L'ultima modifica è del 24 dicembre 2010 alle ore 06:43.
Amo pensare al Natale come alla festa della giovinezza di Dio: se, come diceva Tagore, «ogni bimbo che nasce è un segno che Dio non è stanco degli uomini», l'annuncio della nascita di quel bambino è da duemila anni la "buona novella" di un nuovo inizio possibile, al di là di tutte le nostre stanchezze e di ogni nostra rinuncia a sperare e ad amare. Perciò, Natale sfida tutti a sognare, mescolando i sogni degli uomini al grande sogno di Dio.
Dovunque un nuovo inizio appare necessario e urgente, lì la nascita indicata dalla stella cometa sulla grotta di Bet-lehem accende il sogno che vorrebbe tirare nel presente degli uomini il domani divino.

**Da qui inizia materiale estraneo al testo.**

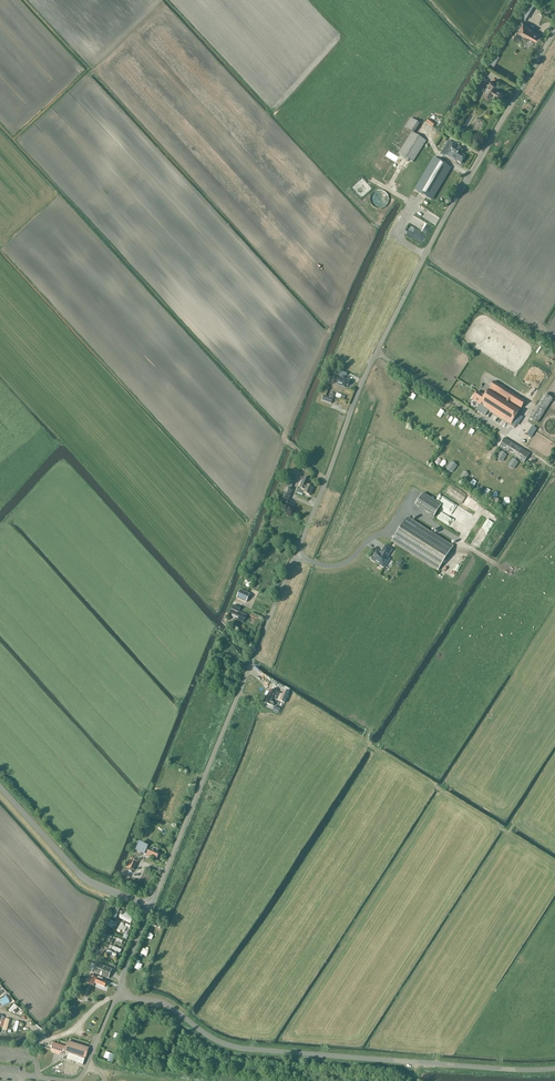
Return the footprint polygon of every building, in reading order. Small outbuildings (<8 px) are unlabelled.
[(529,0),(526,0),(518,14),(525,18),(534,3),(529,0)] [(534,29),(522,23),(517,32),(528,38),(529,37),(535,41),(539,35),(532,31),(534,29)] [(485,78),(480,75),(475,82),(477,84),(467,98),(471,101),(476,93),(477,94),(482,87),(480,86),(485,78)] [(501,97),(503,93),(500,91),(500,90),(495,87),(496,85),(490,82),(483,95),(489,98),(492,92),(497,95),(501,97)] [(439,118),(433,113),(426,123),(432,128),(435,124),(435,123),(439,118)] [(405,128),(411,132),(414,133),(419,124),(411,118),(405,128)] [(426,141),(414,133),(411,132),(399,154),(413,162),(426,141)] [(457,161),(461,164),(465,157),(461,154),(463,150),(452,144),(445,156),(456,162),(457,161)] [(432,199),(450,168),(435,159),(417,190),(432,199)] [(388,204),(389,200),(388,196),(386,192),(382,190),(378,190),(374,192),(371,195),(370,199),(371,203),(374,207),(377,209),(382,209),(386,207),(388,204)] [(422,243),(430,227),(413,219),(410,226),(406,236),(422,243)] [(398,246),(394,254),(412,263),(413,260),(405,256),(406,256),(408,257),(410,252),(398,246)] [(345,379),(339,376),(336,384),(343,386),(344,384),(345,385),(346,385),(349,386),(350,381),(347,380),(347,379),(345,379)] [(526,402),(494,381),(484,397),(477,392),(473,399),(478,403),(478,404),(480,405),(476,411),(485,417),(489,411),(511,425),(526,402)] [(539,422),(553,399),(545,394),(531,418),(539,422)] [(444,417),(448,412),(442,408),(438,414),(444,417)] [(496,422),(498,419),(492,414),(489,417),(496,422)] [(521,440),(527,444),(530,438),(524,435),(521,440)] [(524,463),(530,454),(505,438),(499,447),(524,463)] [(307,485),(309,480),(304,478),(300,488),(305,490),(303,493),(309,496),(313,488),(307,485)] [(293,492),(290,490),(292,485),(288,484),(286,489),(282,498),(289,501),(293,492)] [(452,493),(451,496),(458,498),(460,491),(451,488),(449,492),(452,493)] [(422,493),(415,505),(434,517),(441,505),(422,493)] [(451,527),(456,519),(441,509),(436,518),(451,527)] [(454,546),(407,517),(391,542),(438,571),(454,546)] [(496,526),(504,529),(508,522),(500,518),(496,526)] [(393,550),(385,545),(380,553),(376,550),(370,560),(384,568),(390,559),(388,557),(393,550)] [(448,574),(453,577),(460,564),(455,561),(448,574)] [(236,598),(246,602),(250,594),(240,590),(236,598)] [(244,622),(246,617),(238,613),(240,608),(234,605),(229,615),(236,618),(235,618),(244,622)] [(276,692),(271,690),(268,696),(274,698),(285,703),(289,693),(284,691),(282,695),(280,694),(279,695),(278,695),(279,693),(276,692)] [(272,701),(274,698),(268,696),(266,703),(271,705),(271,704),(273,705),(274,704),(273,703),(274,702),(272,701)] [(139,843),(137,842),(134,850),(136,850),(136,851),(145,855),(145,854),(147,854),(147,855),(157,859),(159,853),(149,848),(149,850),(147,849),(148,846),(139,842),(139,843)] [(135,872),(138,862),(131,859),(127,869),(135,872)] [(118,918),(130,923),(132,918),(120,913),(118,918)] [(106,924),(116,928),(118,923),(108,919),(106,924)] [(121,922),(116,929),(119,932),(124,924),(121,922)] [(115,957),(116,954),(107,949),(105,952),(115,957)] [(112,969),(96,963),(92,972),(108,979),(112,969)] [(104,987),(106,982),(91,976),(88,983),(93,985),(94,983),(104,987)] [(1,1005),(4,1003),(5,1004),(9,1001),(5,995),(0,998),(0,1003),(1,1005)] [(12,1013),(17,1006),(13,1003),(8,1010),(12,1013)] [(65,1052),(68,1053),(66,1059),(82,1064),(87,1048),(68,1042),(65,1052)] [(64,1047),(52,1043),(50,1048),(52,1052),(59,1054),(60,1051),(63,1052),(64,1047)]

Fu il sogno di Martin Luther King in quel fatidico 28 agosto 1963: «I have a dream...». È un sogno che parla specialmente ai giovani d'oggi, a quelli che come fiume sono scesi nelle piazze per gridare la protesta e per i quali le parole di quel grande sognatore risuonano più che mai vere, attuali: «Cerchiamo di non soddisfare la nostra sete di libertà bevendo alla coppa dell'odio e del risentimento. Dovremo per sempre condurre la nostra lotta al piano alto della dignità e della disciplina. Non dovremo permettere che la nostra protesta creativa degeneri in violenza fisica. Dovremo continuamente elevarci alle maestose vette di chi preferisce alla forza fisica la forza dell'anima».
Il sogno che vorrei condividere in questo Natale non è fuga dalla realtà o presunzione di realizzare l'impossibile: è, invece, sfida a volare alto, a vedere l'invisibile e ad amare con l'amore che c'invita a fare della nostra vita la realizzazione di un progetto più grande, fino a spenderla - nel modo più giusto e più bello che ci sia dato - al servizio di tutti. Un profeta dei nostri giorni, Helder Camara, il "vescovo dei poveri", amava ripetere: «Beati quelli che sognano: trasmetteranno speranza a molti cuori e correranno il dolce rischio di vedere il loro sogno realizzato». E un grande protagonista del Concilio Vaticano II, Leo Joseph Suenens, affermava: «Beati quelli che sognano e sono pronti a pagare il prezzo più alto perché il loro sogno prenda corpo nella vita degli uomini».